If your favorite thing about Huntdown was its script-like flow from scene to scene, Overtime is unlikely to supersede it. If what you loved was the feel of sliding into cover and reducing waves of gangers to paste, Overtime gives you far more of that than the original ever could.
Early access verdict: buy in now, or wait for 1.0?
The current early access build of Huntdown: Overtime is already a legitimately enjoyable roguelite shooter. The gunplay is sharp, the aesthetic is intact, and the core loop of hunt, die, upgrade, repeat is strong enough to support a lot of late-night sessions.

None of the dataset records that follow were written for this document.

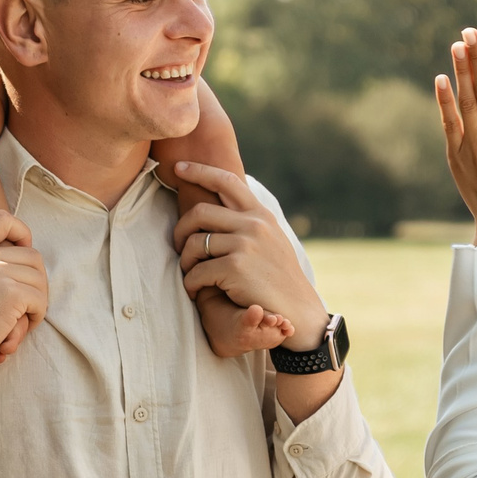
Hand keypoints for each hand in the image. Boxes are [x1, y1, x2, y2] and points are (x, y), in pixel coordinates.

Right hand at [0, 212, 47, 439]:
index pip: (1, 219)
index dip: (21, 231)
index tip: (23, 251)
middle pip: (32, 256)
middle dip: (36, 281)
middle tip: (27, 304)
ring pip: (39, 280)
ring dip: (37, 302)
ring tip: (22, 320)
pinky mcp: (11, 294)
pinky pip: (40, 300)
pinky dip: (36, 316)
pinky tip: (20, 329)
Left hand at [170, 162, 328, 353]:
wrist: (298, 309)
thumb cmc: (279, 278)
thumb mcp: (271, 239)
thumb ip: (250, 222)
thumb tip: (222, 203)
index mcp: (261, 214)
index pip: (226, 181)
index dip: (199, 171)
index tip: (178, 168)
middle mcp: (253, 224)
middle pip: (199, 212)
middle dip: (180, 229)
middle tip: (178, 245)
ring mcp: (244, 245)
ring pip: (194, 243)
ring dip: (185, 261)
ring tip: (190, 273)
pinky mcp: (235, 268)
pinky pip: (196, 272)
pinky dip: (191, 283)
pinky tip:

That said, it also feels obviously incomplete in three key areas:
Content breadth is the big one. Weapon pools, enemy rosters, and environmental tiles are all good but not yet generous. After a dozen or so runs, patterns emerge, and the sense of discovery dips.
Boss and bounty presentation comes in a step below the original. The fights are mechanically solid, but the framing and spectacle are still catching up to Huntdown’s best.
Progression balance will clearly be a moving target for a while. Some upgrades feel indispensable, others like filler, and the economy around unlocking them could use a few more passes.
So who should clock in now?
If you’re a Huntdown diehard who mainly craves more of that specific shooting feel and you’re comfortable with early access churn, Overtime is already worth your time and money. You’ll get to watch the arsenal and level pool expand, and the current foundation is strong enough that it’s fun even in this rougher state.
If you valued the original primarily for its tight, authored campaign and you’re lukewarm on roguelites in general, you should wait. The 1.0 version will almost certainly have more bosses, more routes, more weird weapons, and better-tuned progression. That’s when Overtime is likeliest to rival the original’s impact, rather than just remix it.
From where it stands in early access, Huntdown: Overtime is a promising shift from cult classic to endlessly replayable crowd-pleaser, but it hasn’t fully earned its overtime pay yet.
Final Verdict
A solid gaming experience that delivers on its promises and provides hours of entertainment.